SOURCE MATERIAL:

____________________

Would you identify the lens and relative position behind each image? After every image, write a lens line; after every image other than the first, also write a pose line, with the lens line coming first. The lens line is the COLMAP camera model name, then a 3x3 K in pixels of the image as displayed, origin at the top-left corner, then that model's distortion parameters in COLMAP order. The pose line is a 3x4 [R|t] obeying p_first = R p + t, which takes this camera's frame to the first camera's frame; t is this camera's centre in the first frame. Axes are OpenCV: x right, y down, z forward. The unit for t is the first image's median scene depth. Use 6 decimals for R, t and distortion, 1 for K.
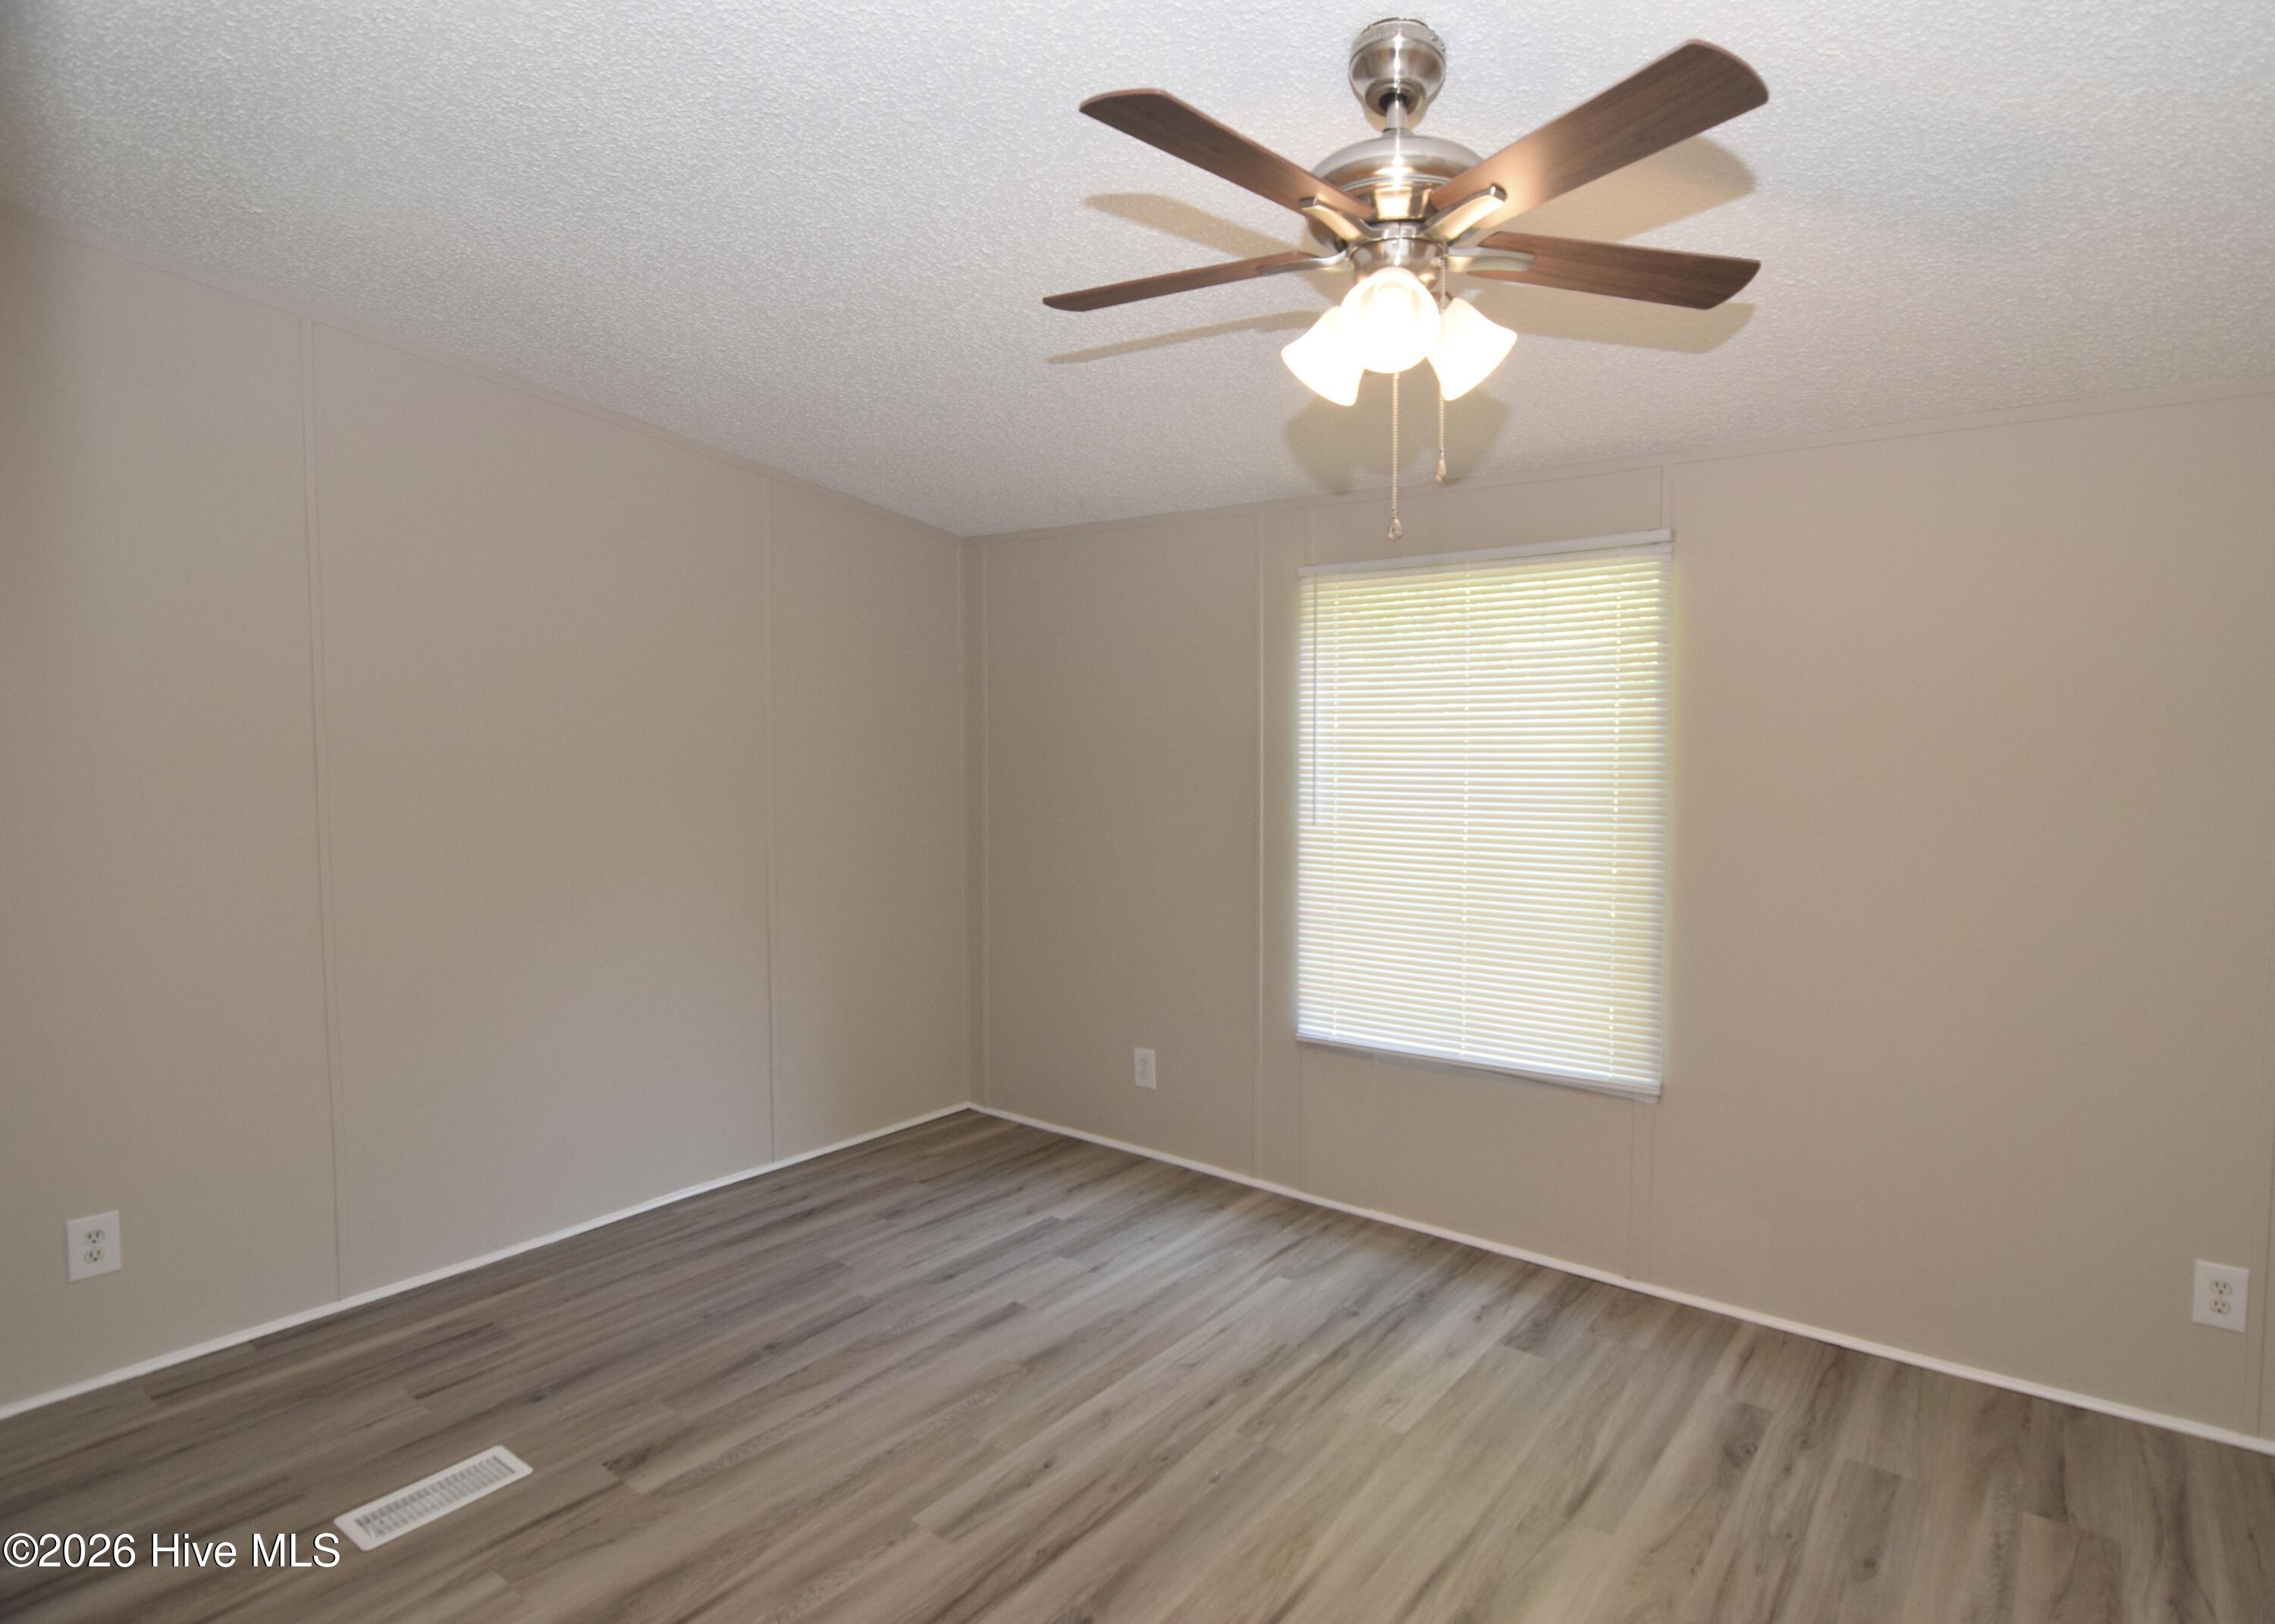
lens RADIAL K [[1170.7, 0, 1093.1], [0, 1170.7, 800.2], [0, 0, 1]] dist [-0.001029, -0.017069]
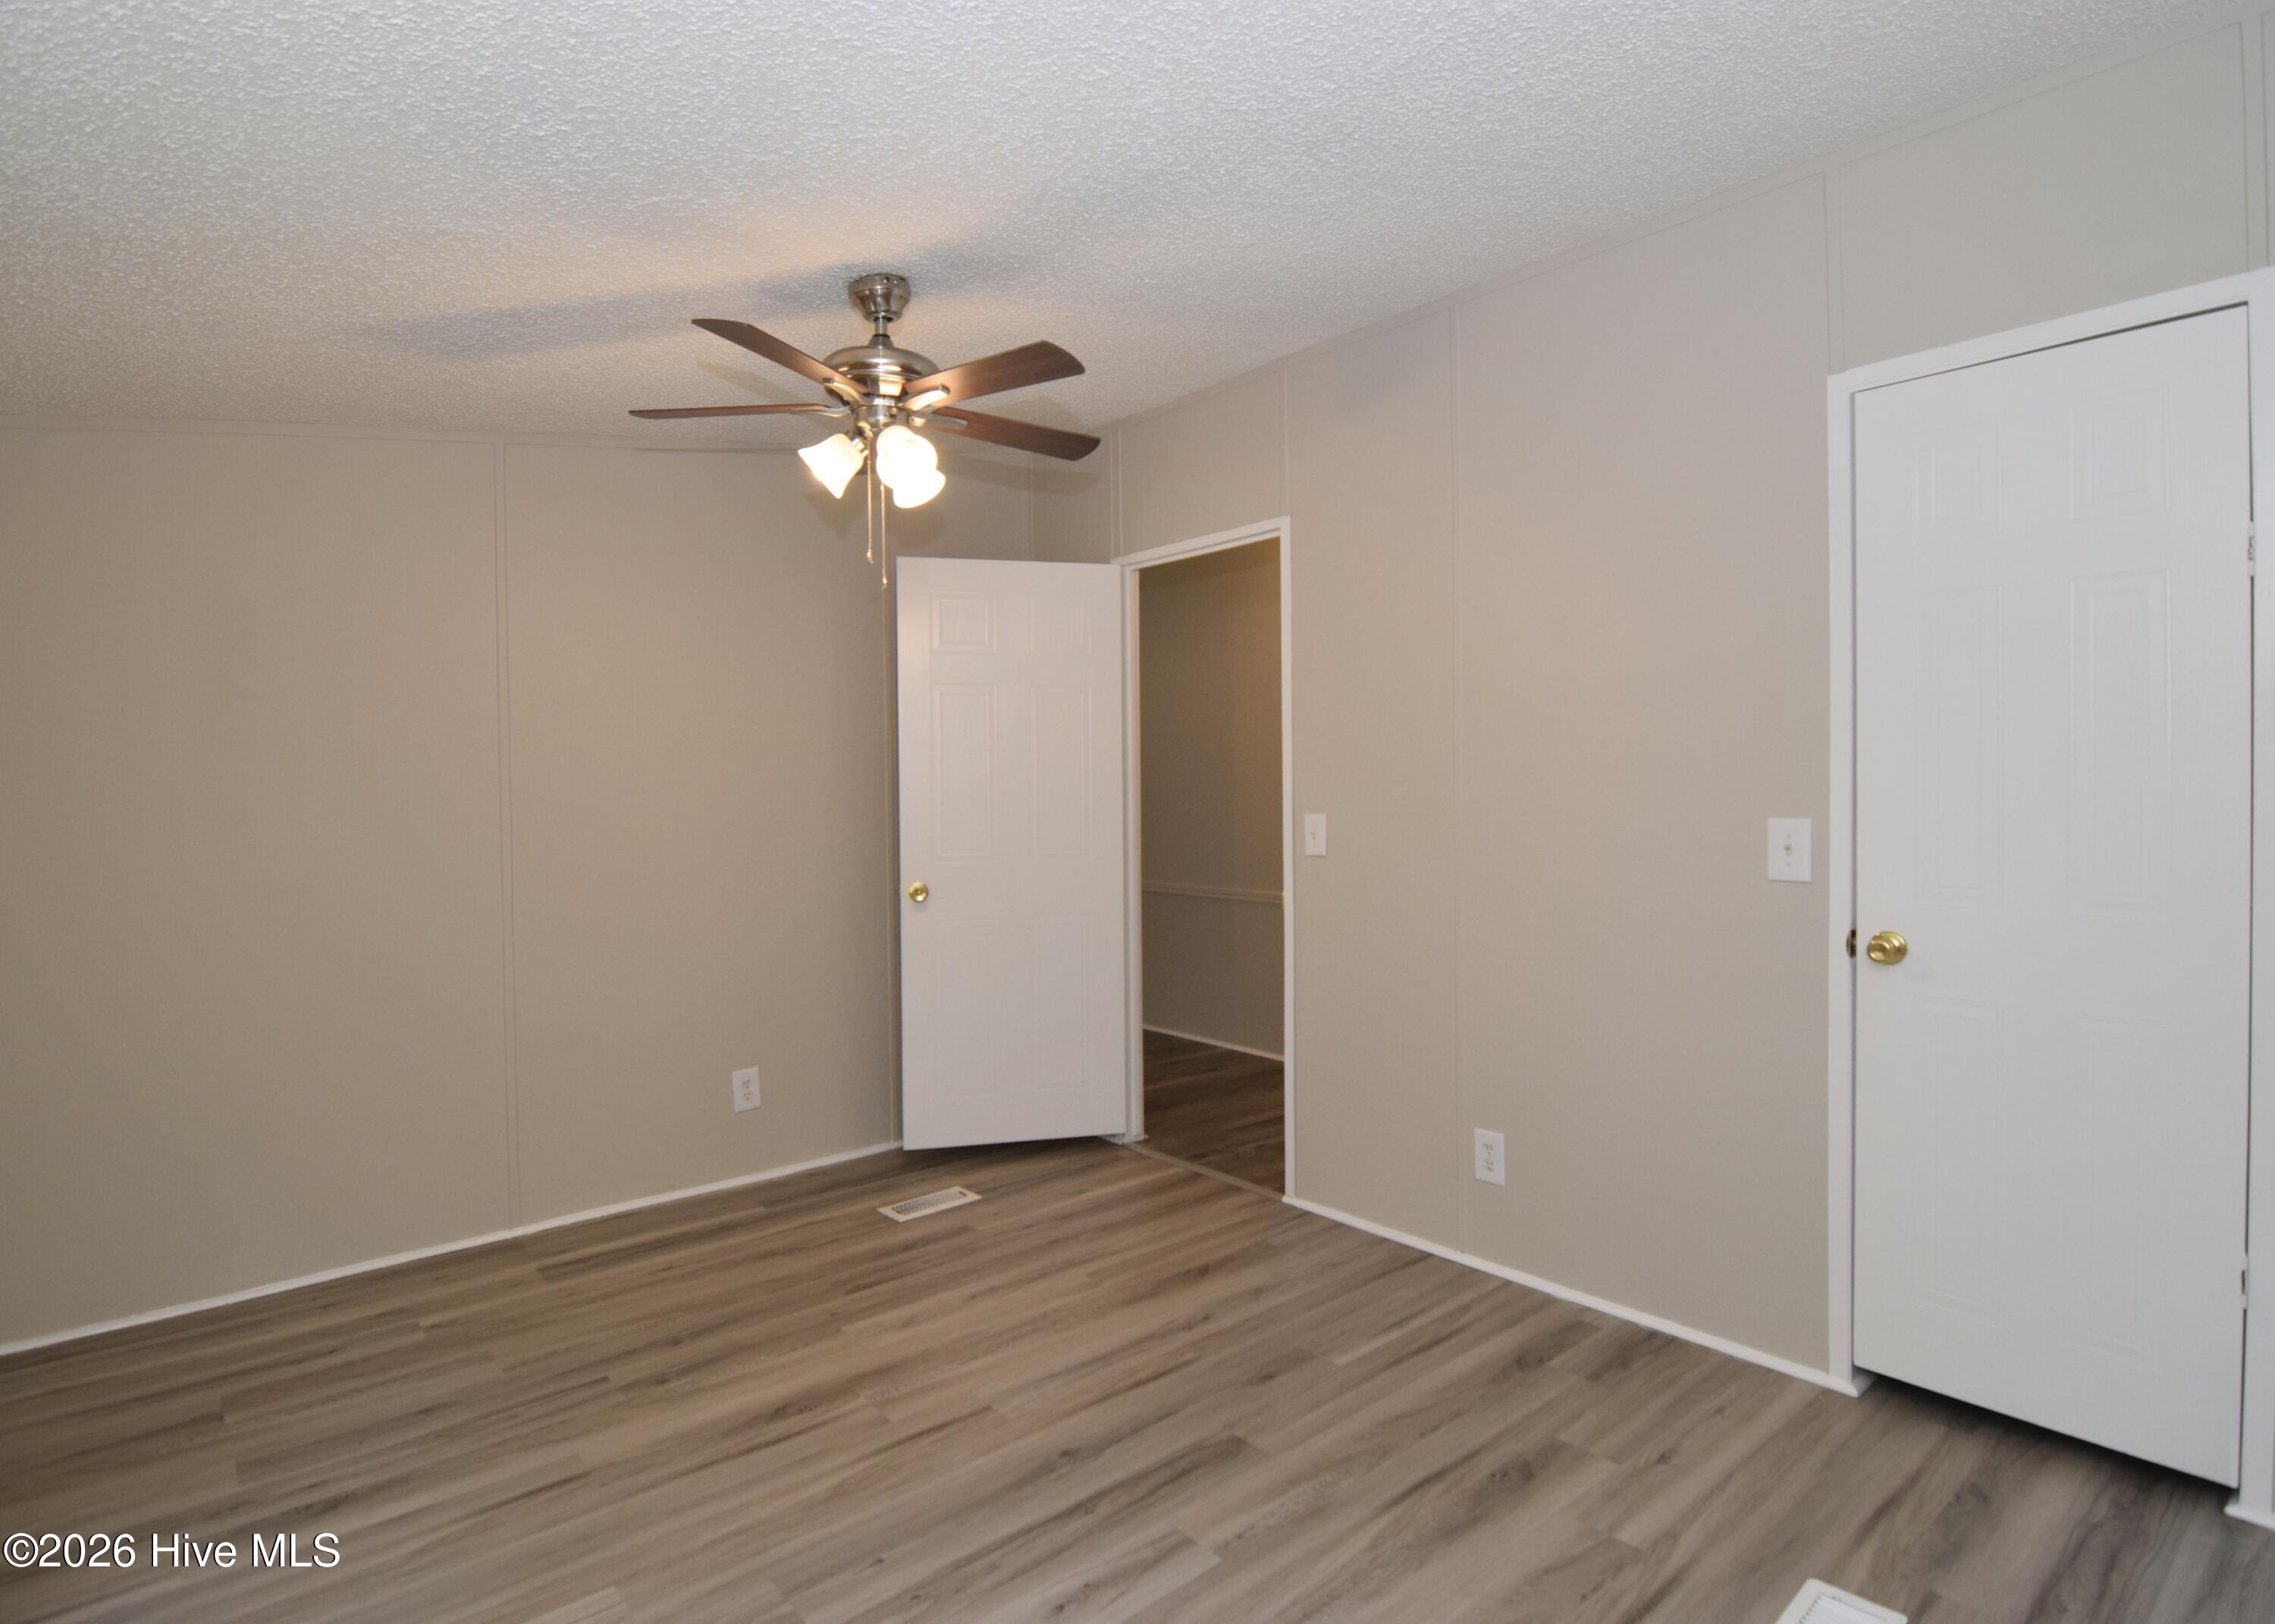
lens RADIAL K [[1170.7, 0, 1093.1], [0, 1170.7, 800.2], [0, 0, 1]] dist [-0.001029, -0.017069]
pose [[-0.982675, 0.010080, 0.185065, -0.235441], [0.023385, 0.997283, 0.069850, -0.045538], [-0.183858, 0.072967, -0.980241, 1.896952]]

____________________

EXERCISE REQUIREMENTS: Reproduce the material word for word, pictures excluded.

TASK RESULT:
Would you identify the lens and relative position behind each image? After every image, write a lens line; after every image other than the first, also write a pose line, with the lens line coming first. The lens line is the COLMAP camera model name, then a 3x3 K in pixels of the image as displayed, origin at the top-left corner, then that model's distortion parameters in COLMAP order. The pose line is a 3x4 [R|t] obeying p_first = R p + t, which takes this camera's frame to the first camera's frame; t is this camera's centre in the first frame. Axes are OpenCV: x right, y down, z forward. The unit for t is the first image's median scene depth. Use 6 decimals for R, t and distortion, 1 for K.
lens RADIAL K [[1170.7, 0, 1093.1], [0, 1170.7, 800.2], [0, 0, 1]] dist [-0.001029, -0.017069]
lens RADIAL K [[1170.7, 0, 1093.1], [0, 1170.7, 800.2], [0, 0, 1]] dist [-0.001029, -0.017069]
pose [[-0.982675, 0.010080, 0.185065, -0.235441], [0.023385, 0.997283, 0.069850, -0.045538], [-0.183858, 0.072967, -0.980241, 1.896952]]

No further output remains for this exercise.